Step 8: Don’t Ask Too Much or Too Often
Effective surveys do not burden employees with too many questions. People typically begin to chafe around the 80-question mark. However, some survey designers have discovered that if you divide the survey into a small number of categories, each with a number of questions, employees will look at the number of categories rather than the number of questions — and show less resistance. This approach, called “chunking,” is especially effective if each category has a title or an introduction that persuades employees that answering the questions is important.


Another mistake is surveying employees too frequently. In some companies, surveys are generated by different departments or divisions with no central oversight, with the result that employees sometimes receive a spate of surveys from a variety of sources. Central oversight can prevent this.


Step 9: Make Surveys Timely
For best results, companies should survey employees when the topic is hot. If the company is planning to make major changes in its sales and marketing departments, then that’s the time to take an employee survey. Short surveys focused on specific developments can be highly effective. Employees immediately see their relevance. If the company tries to save money by waiting for the annual or semi-annual survey and tacking on the questions, the topic may be less relevant and the questions may become submerged in the mass of other questions.


Step 10: Share the Results
Companies that get high response rates time after time on their surveys make sure that their employees feel that the surveys are important. So, as a final step, they report the findings back to the employees and tell them what actions resulted from those findings or are being contemplated.
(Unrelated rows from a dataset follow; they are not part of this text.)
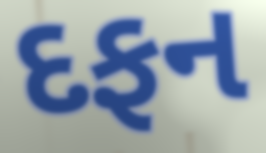
દફનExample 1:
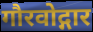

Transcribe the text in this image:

गौरवोद्गार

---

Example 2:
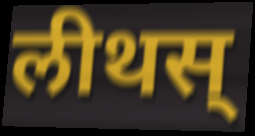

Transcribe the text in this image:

लीथस्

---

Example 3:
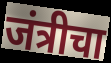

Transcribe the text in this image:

जंत्रीचा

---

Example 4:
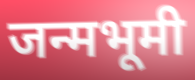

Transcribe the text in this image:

जन्मभूमी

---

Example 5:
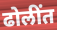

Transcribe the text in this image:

ढोलींतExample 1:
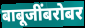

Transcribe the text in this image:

बाबूजींबरोबर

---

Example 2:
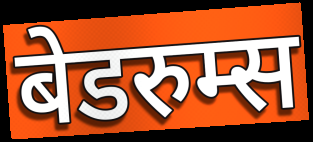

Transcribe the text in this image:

बेडरुम्स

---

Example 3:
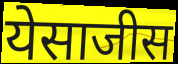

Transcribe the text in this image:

येसाजीस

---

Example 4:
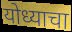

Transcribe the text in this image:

योध्याचा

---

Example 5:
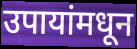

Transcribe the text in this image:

उपायांमधूनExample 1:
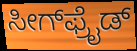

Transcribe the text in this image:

ಸೀಗ್‌ಫ್ರೈಡ್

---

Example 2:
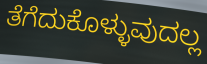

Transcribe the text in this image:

ತೆಗೆದುಕೊಳ್ಳುವುದಲ್ಲ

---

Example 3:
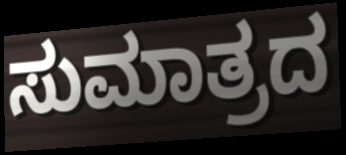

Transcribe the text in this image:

ಸುಮಾತ್ರದ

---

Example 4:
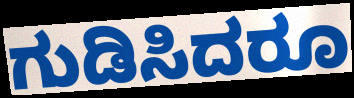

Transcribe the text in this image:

ಗುಡಿಸಿದರೂ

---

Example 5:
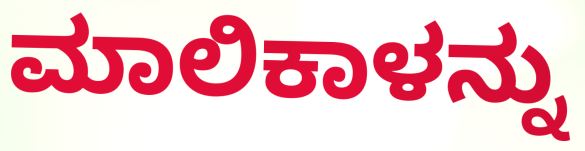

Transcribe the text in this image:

ಮಾಲಿಕಾಳನ್ನುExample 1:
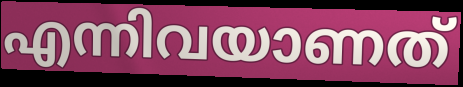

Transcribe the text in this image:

എന്നിവയാണത്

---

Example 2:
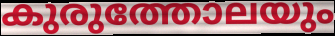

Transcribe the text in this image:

കുരുത്തോലയും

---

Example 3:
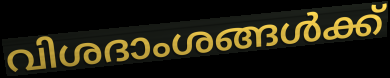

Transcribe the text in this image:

വിശദാംശങ്ങൾക്ക്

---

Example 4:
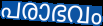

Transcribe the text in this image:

പരാഭവം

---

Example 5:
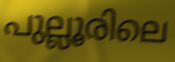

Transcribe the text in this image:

പുല്ലൂരിലെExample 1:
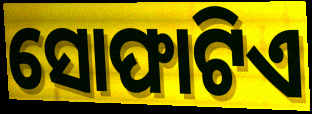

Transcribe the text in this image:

ସୋଫାଟିଏ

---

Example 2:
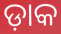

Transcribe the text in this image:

ଡ଼ାକ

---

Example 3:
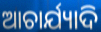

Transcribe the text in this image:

ଆଚାର୍ଯ୍ୟାଦି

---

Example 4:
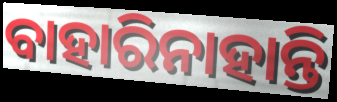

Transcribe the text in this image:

ବାହାରିନାହାନ୍ତି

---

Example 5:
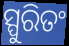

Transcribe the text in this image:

ସ୍ପୁରିତଂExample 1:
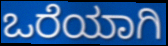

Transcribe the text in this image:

ಒರೆಯಾಗಿ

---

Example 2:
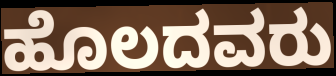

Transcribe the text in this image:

ಹೊಲದವರು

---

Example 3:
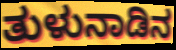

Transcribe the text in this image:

ತುಳುನಾಡಿನ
This assures everyone that their time wasn’t wasted and that their opinions were heard and acted on.


Many employees feel that their survey responses simply fall into a black hole, never to emerge. Even if something happens as a result of the survey, they don’t hear about it and don’t make the connection. Their input might have made a difference, but who’s to know?


Letting employees know, in a really visible way, that the survey findings had an impact creates a positive mood and sets the stage for the next survey. Knowing that management really cares about what they think, people start to see their feedback as a valuable part of the business process, as a way for those closest to the issues to make themselves heard.


In these days of uncertain organizational and employee loyalties, the survey is just one way to reach out to people, to ask what they think and to show them that their opinions count and are appreciated.


People like to know that they can make a difference in this sometimes very impersonal world. The survey is not just a way to gather information, it is also an opportunity to connect and interact with each employee. It is not the only way to make the connection (nor should it be!), but as a part of total company involvement in driving the business forward toward success, it is an integral element of an HR strategy.